Tarefa proposta 1 — Reproduza sem nenhuma alteração as linhas da listagem que começam na linha com “2.28.2 catalogue (DETECT_THRESH” e seguem até a linha com “[instrumental pixel values]”, incluindo essas duas.

Trecho para leitura —
Com base na literatura especializada, pode-se atualmente entender que a educação se configura como um dos fatores principais da sociedade contemporânea. Ela acompanha o modelo político e econômico atual que vem exigindo cada vez mais uma alta escolaridade. Isto ocorre devido às exigências do modelo capitalista e industrial que exige um alto grau de especialização dos indivíduos, tornando-os cada vez mais competitivos e tornando desta maneira a educação um fator principal na busca por uma carreira de sucesso (FONSECA, 1998; DE TOMMASI, WARDE e HADDAD, 1998). Esta realidade, não só nacional, mas mundial, pode ser verificada através da constatação de que uma pequena parcela da população tem acesso a este mercado de trabalho, enquanto que a classe menos favorecida é excluída, discriminada deste mercado de trabalho por não ter, além do mesmo acesso a educação, a igualdade de oportunidades (SINGER, 1996). Este fenômeno pode ser considerado como uma construção histórica e social que vem ocorrendo através dos tempos e que encontra seu apogeu no ensino superior atual.
O entendimento do significado dos constructos sócio-históricos relacionados ao ensino superior, exige a superação de conhecimento vulgar presente no cotidiano de todas as sociedades (CHAUÍ, 2001). Pode-se justificar esta superação, principalmente na atividade acadêmica de estudantes de graduação e de pós-graduação, pela necessidade de oferta de uma educação universitária de qualidade, consciente das opiniões baseadas em hábitos, preconceitos e tradições presentes no conhecimento vulgar. Desta maneira o conhecimento científico é indispensável para a formação acadêmica, pois neste contexto, não podem ocorrer “achismos”, já que a formação universitária baseia-se cientificamente em pesquisas, investigações metódicas e sistemáticas e exige que a teoria busque a verdade sobre a realidade, exigência esta necessária à atuação profissional crítica, consciente e cidadã.
Considerando então o exposto, este estudo tem como objetivo principal analisar e discutir, com base na literatura especializada, o processo de formação crítica e científica necessários ao ensino universitário de educadores, frente ao tecnicismo inerente ao modelo econômico predominante atualmente no Brasil.

Tarefa proposta 2 — Dê continuidade ao trecho sobre a formação crítica no ensino superior a partir da última frase apresentada.

[Registros contidos em um conjunto de dados]
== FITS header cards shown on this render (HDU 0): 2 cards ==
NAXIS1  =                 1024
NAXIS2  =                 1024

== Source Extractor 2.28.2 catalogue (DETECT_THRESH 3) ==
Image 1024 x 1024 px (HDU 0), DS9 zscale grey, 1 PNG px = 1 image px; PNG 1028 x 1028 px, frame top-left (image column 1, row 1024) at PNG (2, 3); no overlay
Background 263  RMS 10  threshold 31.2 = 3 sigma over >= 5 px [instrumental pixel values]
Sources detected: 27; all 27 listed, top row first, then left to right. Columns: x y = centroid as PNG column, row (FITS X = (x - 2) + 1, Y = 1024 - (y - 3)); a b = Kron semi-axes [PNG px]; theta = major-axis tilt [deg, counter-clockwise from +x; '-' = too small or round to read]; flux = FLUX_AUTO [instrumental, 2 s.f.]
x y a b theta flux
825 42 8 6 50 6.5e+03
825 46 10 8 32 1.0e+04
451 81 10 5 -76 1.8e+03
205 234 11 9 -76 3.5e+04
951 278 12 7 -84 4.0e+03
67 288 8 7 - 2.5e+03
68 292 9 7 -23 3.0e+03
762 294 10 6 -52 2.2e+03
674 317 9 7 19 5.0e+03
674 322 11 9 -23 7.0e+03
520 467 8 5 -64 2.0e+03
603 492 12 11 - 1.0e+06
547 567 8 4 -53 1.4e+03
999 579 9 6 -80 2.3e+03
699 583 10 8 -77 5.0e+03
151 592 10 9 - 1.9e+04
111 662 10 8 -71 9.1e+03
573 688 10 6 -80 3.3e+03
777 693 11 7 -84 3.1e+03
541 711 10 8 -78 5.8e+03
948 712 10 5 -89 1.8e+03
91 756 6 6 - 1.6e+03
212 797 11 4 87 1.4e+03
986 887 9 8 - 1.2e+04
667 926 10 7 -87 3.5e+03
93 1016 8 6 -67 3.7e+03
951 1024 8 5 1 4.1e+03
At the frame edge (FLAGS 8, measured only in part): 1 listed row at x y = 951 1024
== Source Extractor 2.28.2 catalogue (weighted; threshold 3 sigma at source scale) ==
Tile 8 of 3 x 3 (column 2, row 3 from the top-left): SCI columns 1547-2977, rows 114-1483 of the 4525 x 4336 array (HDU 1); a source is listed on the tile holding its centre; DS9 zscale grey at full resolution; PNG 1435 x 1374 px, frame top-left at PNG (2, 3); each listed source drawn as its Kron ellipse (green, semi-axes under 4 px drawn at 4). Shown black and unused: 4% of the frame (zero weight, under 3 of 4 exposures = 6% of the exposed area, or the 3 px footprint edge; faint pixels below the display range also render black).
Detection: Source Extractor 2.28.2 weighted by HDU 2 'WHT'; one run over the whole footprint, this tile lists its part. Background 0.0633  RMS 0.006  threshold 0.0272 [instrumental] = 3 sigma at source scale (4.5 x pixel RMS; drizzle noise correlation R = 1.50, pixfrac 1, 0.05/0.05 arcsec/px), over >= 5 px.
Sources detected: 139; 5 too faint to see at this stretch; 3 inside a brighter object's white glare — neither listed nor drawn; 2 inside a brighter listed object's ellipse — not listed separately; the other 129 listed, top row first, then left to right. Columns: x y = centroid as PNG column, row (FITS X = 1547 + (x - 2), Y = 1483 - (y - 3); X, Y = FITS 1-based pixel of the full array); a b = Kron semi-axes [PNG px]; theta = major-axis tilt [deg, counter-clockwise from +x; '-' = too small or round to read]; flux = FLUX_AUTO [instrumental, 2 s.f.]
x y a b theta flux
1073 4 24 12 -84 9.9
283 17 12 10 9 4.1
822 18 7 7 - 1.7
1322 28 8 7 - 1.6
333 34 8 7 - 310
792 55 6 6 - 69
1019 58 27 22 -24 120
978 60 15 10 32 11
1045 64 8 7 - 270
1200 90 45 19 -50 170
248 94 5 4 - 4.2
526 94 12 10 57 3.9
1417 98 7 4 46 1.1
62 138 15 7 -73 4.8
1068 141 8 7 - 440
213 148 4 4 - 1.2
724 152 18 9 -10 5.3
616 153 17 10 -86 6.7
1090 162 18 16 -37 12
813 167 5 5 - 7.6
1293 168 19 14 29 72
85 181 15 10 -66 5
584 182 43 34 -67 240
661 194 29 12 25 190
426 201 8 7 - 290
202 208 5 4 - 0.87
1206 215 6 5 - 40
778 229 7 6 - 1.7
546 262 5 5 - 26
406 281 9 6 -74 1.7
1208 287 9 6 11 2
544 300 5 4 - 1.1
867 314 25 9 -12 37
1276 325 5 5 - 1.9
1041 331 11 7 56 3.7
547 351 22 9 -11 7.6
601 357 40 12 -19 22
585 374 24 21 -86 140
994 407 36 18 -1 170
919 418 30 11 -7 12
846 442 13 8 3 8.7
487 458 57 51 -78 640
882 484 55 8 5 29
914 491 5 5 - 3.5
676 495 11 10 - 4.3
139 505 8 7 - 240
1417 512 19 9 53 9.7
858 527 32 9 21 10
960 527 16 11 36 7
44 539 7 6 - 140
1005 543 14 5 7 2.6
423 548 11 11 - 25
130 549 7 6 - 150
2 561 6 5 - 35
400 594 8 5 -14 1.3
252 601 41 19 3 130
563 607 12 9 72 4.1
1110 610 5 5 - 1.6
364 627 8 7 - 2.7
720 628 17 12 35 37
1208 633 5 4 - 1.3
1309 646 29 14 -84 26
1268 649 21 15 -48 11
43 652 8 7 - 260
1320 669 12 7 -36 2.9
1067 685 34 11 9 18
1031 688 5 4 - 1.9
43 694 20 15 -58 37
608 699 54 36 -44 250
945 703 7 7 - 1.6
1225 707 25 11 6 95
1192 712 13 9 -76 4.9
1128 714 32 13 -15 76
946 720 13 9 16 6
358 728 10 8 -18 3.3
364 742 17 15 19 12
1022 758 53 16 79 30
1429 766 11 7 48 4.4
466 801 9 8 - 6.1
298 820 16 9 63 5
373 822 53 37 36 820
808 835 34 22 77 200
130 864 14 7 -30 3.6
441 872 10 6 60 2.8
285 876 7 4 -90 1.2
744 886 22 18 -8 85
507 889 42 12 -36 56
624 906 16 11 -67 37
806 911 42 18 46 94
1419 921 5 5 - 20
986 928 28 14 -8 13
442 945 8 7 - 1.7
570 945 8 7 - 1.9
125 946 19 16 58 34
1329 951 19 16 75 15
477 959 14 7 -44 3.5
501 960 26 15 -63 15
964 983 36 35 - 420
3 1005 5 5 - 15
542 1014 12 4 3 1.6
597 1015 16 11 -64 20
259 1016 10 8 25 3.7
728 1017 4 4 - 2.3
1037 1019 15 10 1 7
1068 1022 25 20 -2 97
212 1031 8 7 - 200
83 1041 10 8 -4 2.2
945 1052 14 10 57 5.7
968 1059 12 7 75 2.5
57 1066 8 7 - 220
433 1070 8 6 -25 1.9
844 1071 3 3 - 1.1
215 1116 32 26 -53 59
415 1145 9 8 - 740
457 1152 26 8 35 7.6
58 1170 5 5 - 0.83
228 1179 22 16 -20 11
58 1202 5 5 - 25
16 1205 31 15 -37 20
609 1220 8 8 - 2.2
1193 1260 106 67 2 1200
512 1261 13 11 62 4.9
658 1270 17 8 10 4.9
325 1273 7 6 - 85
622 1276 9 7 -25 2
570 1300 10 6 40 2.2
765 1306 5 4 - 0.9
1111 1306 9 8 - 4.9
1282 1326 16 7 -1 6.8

Resposta 1 —
== Source Extractor 2.28.2 catalogue (DETECT_THRESH 3) ==
Image 1024 x 1024 px (HDU 0), DS9 zscale grey, 1 PNG px = 1 image px; PNG 1028 x 1028 px, frame top-left (image column 1, row 1024) at PNG (2, 3); no overlay
Background 263  RMS 10  threshold 31.2 = 3 sigma over >= 5 px [instrumental pixel values]

Resposta 2 —
Aspectos metodológicos
Segundo Silva (2006), deve-se assumir que a produção de conhecimentos científicos exige responsabilidade diante seus resultados, e assim, as opções teóricas e metodológicas devem ser devidamente apresentadas e justificadas, assumindo papel incontestável na busca científica. Para tanto, este estudo foi delineado como uma pesquisa bibliográfica e documental (LAVILLE; DIONE, 1999). Para Boaventura apud Macedo (2005), os procedimentos de revisão devem analisar a produção bibliográfica sobre os temas em estudo a partir de um tempo específico, permitindo assim uma visão geral, ou o que pode ser chamado de estado-da-arte. Segundo Gil apud Macedo, (2005), os estudos revisionais podem oferecer um entendimento do fenômeno a partir de autores que já o estudaram, assim como pode permitir que determinadas indagações não exijam necessariamente procedimentos empíricos.
Os dados teóricos, ou informações, foram obtidos através da utilização de dois instrumentos básicos: 1) Planilha de acesso às bases de dados; 2) Fichamento do referencial teórico, ambos construídos especificamente para este estudo. Após a identificação, da bibliografia preliminar, foi realizado a seleção e o armazenamento dos materiais obtidos. Os materiais eletrônicos foram armazenados com controle dos pesquisadores, enquanto que os materiais físicos foram parcialmente reprogramados para uso exclusivo na pesquisa e catalogados seguindo a ordem crescente em arquivo de acesso exclusivo da pesquisadora e do orientador.
A análise foi realizada basicamente através da análise de conteúdo, a qual buscou compreender e aprofundar as características dos conteúdos investigados, extraindo os momentos mais significativos, mediante procedimentos sistemáticos e objetivos de descrição do conteúdo das mensagens e de indicadores que permitiram inferir conhecimentos relativos às condições de produção/recepção (variáveis inferidas) dessas mensagens (Richardson, 1985; TriviÑos e molina Neto, 1999; Bardin, 2000). Após a sistematização dos materiais, as análises teóricas foram organizadas em dois itens: a) aspectos relacionados ao ensino superior brasileiro; b) a qualificação crítica e científica na formação docente.
Aspectos relacionados ao ensino superior brasileiro
Desde o antigo Egito a educação era voltada para as classes dominantes, que recebiam uma formação para o exercício do poder. Estes ensinamentos eram passados em forma de conselhos dirigidos do pai para o filho ou do escriba para o discípulo. Enquanto que a classe dominada ficava com o aprendizado do trabalho. Qualquer individuo não pertencente à classe dominante era totalmente excluído da arte da palavra sendo considerado um charlatão demagogo, um meduti. (MANACORDA, 1999).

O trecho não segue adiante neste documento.